PROMPT A
Render everything in the listing from its start down through the line containing "right elbow: (459, 196, -12)" as a JSON list of strings, one string per line. Omit blank lines and the pictures.

EXCERPTED TEXT

┌──

Deuteronomy 23:1-8 lists some people that are forbidden to enter "the assembly of the LORD".

Deuteronomy 23:1-8 (NKJ)

Those Excluded from the Congregation

1 “He who is emasculated by crushing or mutilation shall not enter the assembly of the LORD. 2 “One of illegitimate birth shall not enter the assembly of the LORD; even to the tenth generation none of his descendants shall enter the assembly of the LORD. 3 “An Ammonite or Moabite shall not enter the assembly of the LORD; even to the tenth generation none of his descendants shall enter the assembly of the LORD forever, 4 because they did not meet you with bread and water on the road when you came out of Egypt, and because they hired against you Balaam the son of Beor from Pethor of Mesopotamia, to curse you. 5 Nevertheless the LORD your God would not listen to Balaam, but the LORD your God turned the curse into a blessing for you, because the LORD your God loves you. 6 You shall not seek their peace nor their prosperity all your days forever. 7 “You shall not abhor an Edomite, for he is your brother. You shall not abhor an Egyptian, because you were an alien in his land. 8 The children of the third generation born to them may enter the assembly of the LORD.

What does "the assembly of the LORD" mean or refer to?


4 Answers 4


According to the Sages of the Talmud, "entering into the assembly" means marriage.

Maimonides codifies this law of the four nations as follows:

Any gentile who converts to Judaism and accepts upon himself all the commandments of the Torah and slaves who are freed from slavery, attain the status of a Jew as the verse says: 'As for the congregation, there shall be one statute, both for you and for the stranger that sojourneth with you' (Numbers 15:15). And such a person is allowed to enter the congregation immediately except for an individual of the following nations: Amon, Moab, Egypt and Edom. When an individual from one of these nations converts to Judaism, he is a complete Jew in every respect except for the aspect of marriage into the congregation.

Hilchot Issurei Biah (Laws Pertaining to Forbidden Relationships) 12:17

A few years ago I wrote this short piece about the status of Amonites, Moabites, Egyptians and Edomites in Jewish law.

└──

AVAILABLE RECORDS

┌──

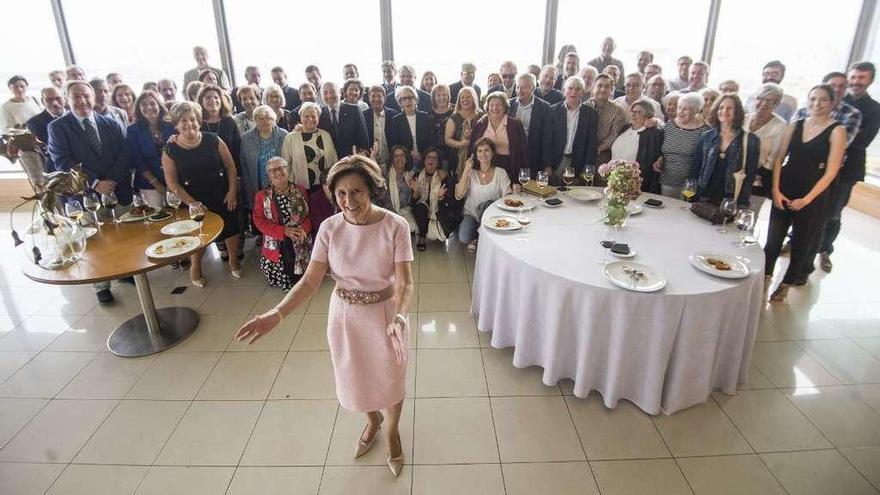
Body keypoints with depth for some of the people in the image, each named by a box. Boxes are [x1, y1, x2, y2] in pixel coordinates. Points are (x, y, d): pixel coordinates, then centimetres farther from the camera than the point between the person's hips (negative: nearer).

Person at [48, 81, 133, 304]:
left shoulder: (110, 123, 11)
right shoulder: (57, 127, 2)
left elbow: (124, 154, 4)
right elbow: (62, 161, -6)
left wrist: (111, 181, -9)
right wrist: (95, 183, -15)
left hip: (119, 190, 3)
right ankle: (101, 286, 13)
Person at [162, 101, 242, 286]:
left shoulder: (213, 140, -8)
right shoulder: (170, 150, -9)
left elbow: (230, 166, -3)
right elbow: (172, 182, -6)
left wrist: (232, 191, -8)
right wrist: (191, 202, -11)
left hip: (223, 197, 1)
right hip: (195, 201, 0)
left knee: (232, 228, 10)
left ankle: (233, 259, 35)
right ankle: (195, 267, 35)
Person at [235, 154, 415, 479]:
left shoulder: (395, 226, -22)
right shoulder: (330, 228, -13)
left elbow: (405, 282, -23)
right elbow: (310, 281, -13)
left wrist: (400, 318, -43)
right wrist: (277, 313, -28)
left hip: (386, 314, -3)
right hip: (345, 315, 3)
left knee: (390, 378, 18)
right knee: (356, 378, 23)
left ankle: (392, 430, 51)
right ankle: (373, 421, 58)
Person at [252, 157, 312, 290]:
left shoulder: (300, 191, 4)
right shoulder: (261, 196, 0)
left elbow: (309, 213, 4)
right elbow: (259, 220, -6)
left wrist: (304, 229, -18)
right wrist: (283, 231, -19)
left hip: (299, 244, 1)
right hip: (276, 247, -1)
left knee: (298, 278, 3)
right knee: (277, 278, 1)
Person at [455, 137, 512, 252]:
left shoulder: (500, 173, -1)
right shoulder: (471, 172, 1)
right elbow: (459, 196, -12)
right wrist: (466, 171, -15)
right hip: (472, 214, 0)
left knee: (487, 204, -35)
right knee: (463, 238, -29)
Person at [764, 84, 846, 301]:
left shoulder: (837, 131, -7)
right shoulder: (795, 125, 4)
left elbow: (831, 172, -10)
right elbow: (779, 158, 4)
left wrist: (807, 199, -13)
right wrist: (776, 190, -5)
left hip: (813, 196, -3)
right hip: (784, 191, 3)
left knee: (802, 242, 9)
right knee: (773, 238, 5)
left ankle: (786, 284, 24)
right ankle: (764, 278, 21)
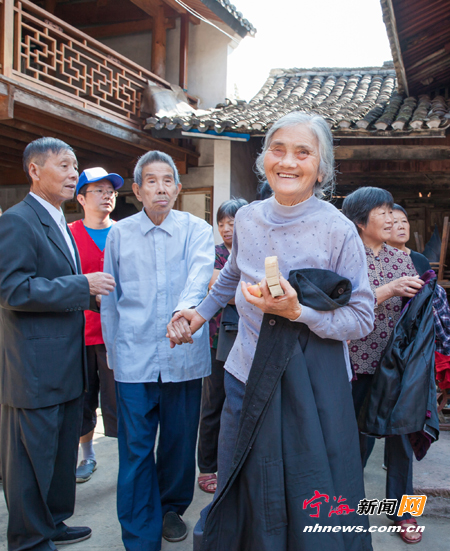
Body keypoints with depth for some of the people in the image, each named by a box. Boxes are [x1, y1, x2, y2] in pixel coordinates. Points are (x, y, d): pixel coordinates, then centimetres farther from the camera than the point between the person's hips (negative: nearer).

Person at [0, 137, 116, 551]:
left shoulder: (58, 223, 17)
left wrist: (90, 293, 7)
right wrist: (82, 285, -24)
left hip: (64, 365, 10)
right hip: (35, 367, -9)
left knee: (62, 450, 20)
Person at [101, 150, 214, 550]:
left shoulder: (196, 229, 1)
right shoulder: (120, 233, 5)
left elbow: (200, 274, -18)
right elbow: (110, 297, 11)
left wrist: (185, 309, -38)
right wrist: (114, 350, 10)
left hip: (183, 355, 0)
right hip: (133, 356, 0)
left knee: (180, 441, 13)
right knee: (135, 449, 2)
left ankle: (172, 508, 39)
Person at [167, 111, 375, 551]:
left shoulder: (338, 231, -13)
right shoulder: (247, 218, 1)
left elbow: (362, 319, -10)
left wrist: (298, 312, -24)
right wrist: (202, 311, 27)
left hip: (311, 386, -4)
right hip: (247, 375, 4)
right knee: (241, 494, 16)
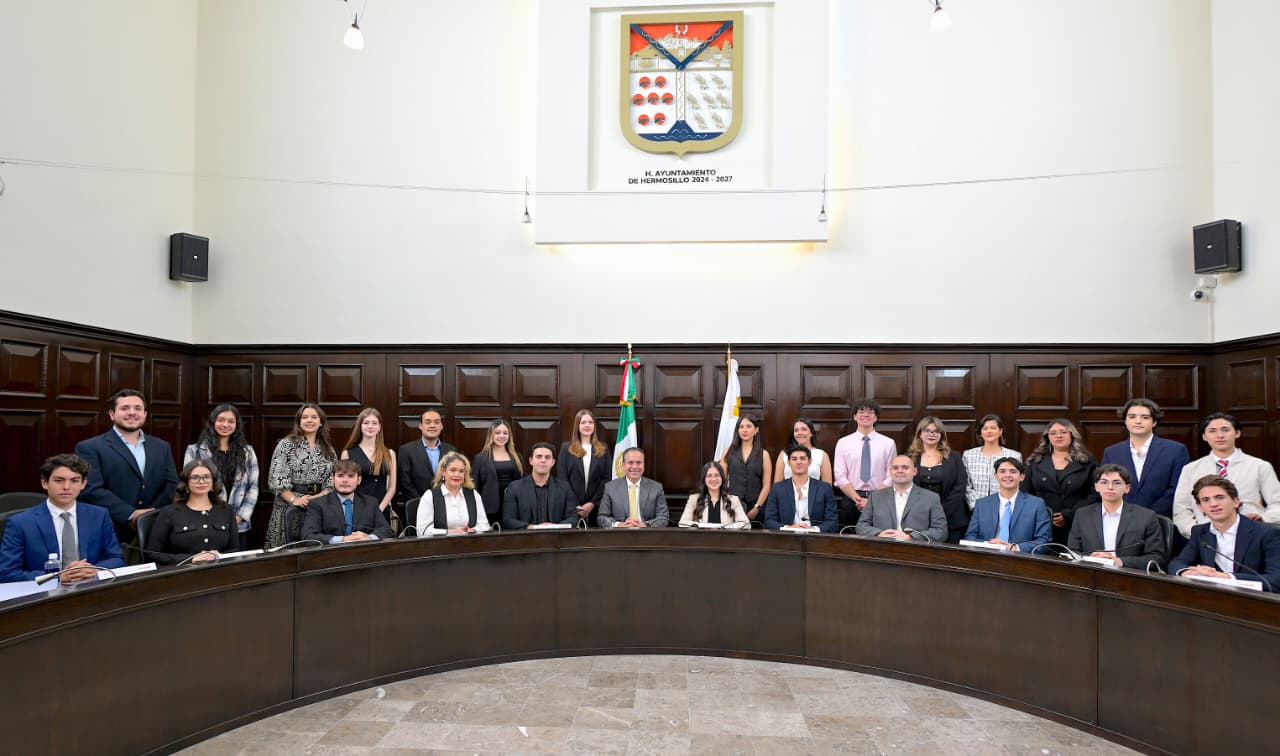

└──

PROMPT B
Answer these questions on the Deuteronomy 23 text:
(i) To what generation are the descendants of an Ammonite or Moabite barred from entering the assembly of the LORD?
(ii) According to the Sages of the Talmud, what does "entering into the assembly" mean?
(iii) Which verse does Maimonides quote for the status of converts and freed slaves?

ANSWER SECTION A
[
  "Body keypoints with depth for some of the people in the image, each named by a box. Boxes are [x1, y1, x2, y2] in pixel coordinates. Points are (x, y, d): pixel coordinates, then centimetres farther from the camera than the point between the person's hips (negative: nearer).",
  "Person at [48, 81, 133, 304]:",
  "left shoulder: (110, 123, 11)",
  "right shoulder: (57, 127, 2)",
  "left elbow: (124, 154, 4)",
  "right elbow: (62, 161, -6)",
  "left wrist: (111, 181, -9)",
  "right wrist: (95, 183, -15)",
  "left hip: (119, 190, 3)",
  "right ankle: (101, 286, 13)",
  "Person at [162, 101, 242, 286]:",
  "left shoulder: (213, 140, -8)",
  "right shoulder: (170, 150, -9)",
  "left elbow: (230, 166, -3)",
  "right elbow: (172, 182, -6)",
  "left wrist: (232, 191, -8)",
  "right wrist: (191, 202, -11)",
  "left hip: (223, 197, 1)",
  "right hip: (195, 201, 0)",
  "left knee: (232, 228, 10)",
  "left ankle: (233, 259, 35)",
  "right ankle: (195, 267, 35)",
  "Person at [235, 154, 415, 479]:",
  "left shoulder: (395, 226, -22)",
  "right shoulder: (330, 228, -13)",
  "left elbow: (405, 282, -23)",
  "right elbow: (310, 281, -13)",
  "left wrist: (400, 318, -43)",
  "right wrist: (277, 313, -28)",
  "left hip: (386, 314, -3)",
  "right hip: (345, 315, 3)",
  "left knee: (390, 378, 18)",
  "right knee: (356, 378, 23)",
  "left ankle: (392, 430, 51)",
  "right ankle: (373, 421, 58)",
  "Person at [252, 157, 312, 290]:",
  "left shoulder: (300, 191, 4)",
  "right shoulder: (261, 196, 0)",
  "left elbow: (309, 213, 4)",
  "right elbow: (259, 220, -6)",
  "left wrist: (304, 229, -18)",
  "right wrist: (283, 231, -19)",
  "left hip: (299, 244, 1)",
  "right hip: (276, 247, -1)",
  "left knee: (298, 278, 3)",
  "right knee: (277, 278, 1)",
  "Person at [455, 137, 512, 252]:",
  "left shoulder: (500, 173, -1)",
  "right shoulder: (471, 172, 1)",
  "right elbow: (459, 196, -12)"
]

ANSWER SECTION B
(i) The tenth generation.
(ii) Marriage.
(iii) Numbers 15:15.